-- BEGIN Supplied text --
As for flipper physics, well, no game has that perfect. That said, although it can be difficult, it's possible to do nearly any flipper maneuvers in TPA, with i think live catches and cradle separation being the most difficult, but still possible.

-Backhand shots are not possible like on a real machine, at least on some platforms.
Like which platform?
It's possible on every platform I've used...which completely encompasses every platform you've used. In fact, I got Atlantis on RBION mainly by backhanding from the right flipper to the right ramp. Easiest way to make that shot during multiball.

-Shot difficulty is way off
Once you've learned a shot on a real table, the shots get easier and easier.
There are a couple shots that are easier than IRL, but a lot of the time, it's a question of the right momentum and the right time. Once TPA can implement ball spin into the engine, that will change. But "WAY OFF" is a bit of an exaggeration.

-Unrealistic ball bouncing off the rubbers, especially on the ones at inlane/outlane
I've played a lot of machines with similar ball bouncing. Actually, if you had specified "ToM bouncing is insanity in a mechanical box" I would have agreed with you wholeheartedly. Which tables do you actually play on TPA. Yeah Funhouse and BoP kinda suck in TPA, due to the main shots being way too easy. Hopefully they will be retuned, but most tables are great fun.

I understand your excitement, but for people who really like pinball it's better to put down $1000-1500 for a modearate wear Funhouse or Whirlwind or any other decent to play cheap to buy machine instead of pretending TPA is fantastic.

TPA is fantastic, let's just get that out of the way.
And yeah, of course it's just better since you are completely unable to put yourself in anyone else's shoes. So what about the guy who pays 2300$ a month for a small room in NYC split with 2 roommates? If he doesn't go out and buy a pinball table now it's because he doesn't really like pinball.

I'll go buy one right now too...the problem of space will correct itself quickly when my fiance moves all her space consuming stuff to a new place as well.
-- END Supplied text --
-- BEGIN Material --
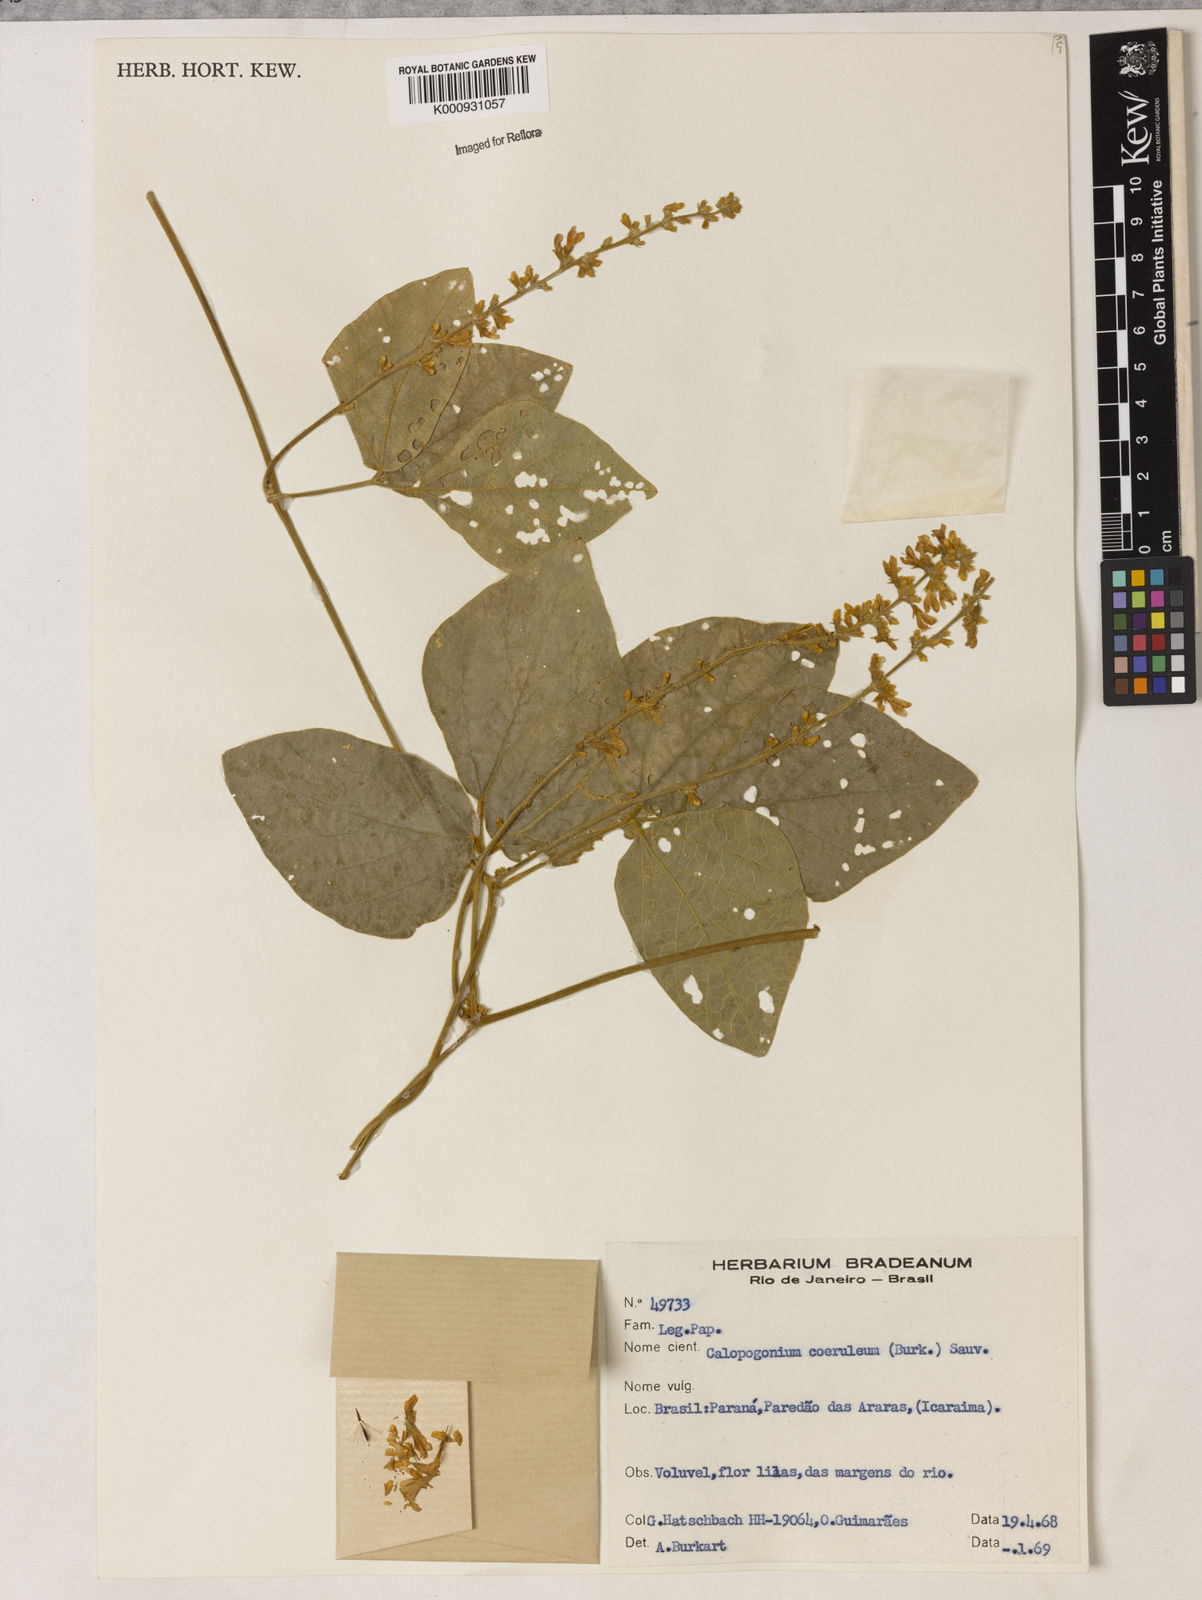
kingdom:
-- END Material --
Task requirements:
• A. According to the pinball forum post, how did the writer mainly get Atlantis on RBION?
• B. Write what comes next in the pinball forum post, picking up after its final sentence.

Responses:
• A. By backhanding from the right flipper to the right ramp.

• B.
I mean seriously, the amount of energy that goes into accumulating 1000-1500$ seems to not be a factor here to you, but it is to some others...and having 26 well-recreated tables is more viable an option at approx 100$...a tenth of your low estimate here.

Welcome to the forums by the way.
 

Bonzo

New member
May 16, 2012
902
1
But "people who are heavilly into pinball" make up far less than maybe 5 % of their customers. And RL pinball machines were/are "tight" because they have to bring in constant cash flow. I'm certainly not the only one who'd love to be able to play a RL game of MM for more than two to three minutes per ball. o_O

I get where you're coming from, but I think you are in a wee minority.
 

Kolchak357

Senior Pigeon
May 31, 2012
8,102
2
I play real pins at least twice a month. Would I rather have have 40 real pins than TPA? Sure I would. But if you love pinball, I don't see how you can not enjoy this app. It gives me quick access to simulations of some of the greatest and often rarest (& most expensive) pins ever made. Plus on a mobile I can play at work during lunch, so that alone is worth the price to me. It's not perfect but I don't expect it to be.
 

ND3G

New member
Feb 25, 2012
298
0
I don't think anyone expects TPA to fully and exactly recreate the the experience you get playing a real pinball machine but it is the best option available for those of us without access to a real table.

I remember playing pinball on the Vic-20 years and years ago and while it was fun it certainly was nothing like real pinball. We have come a long way since then.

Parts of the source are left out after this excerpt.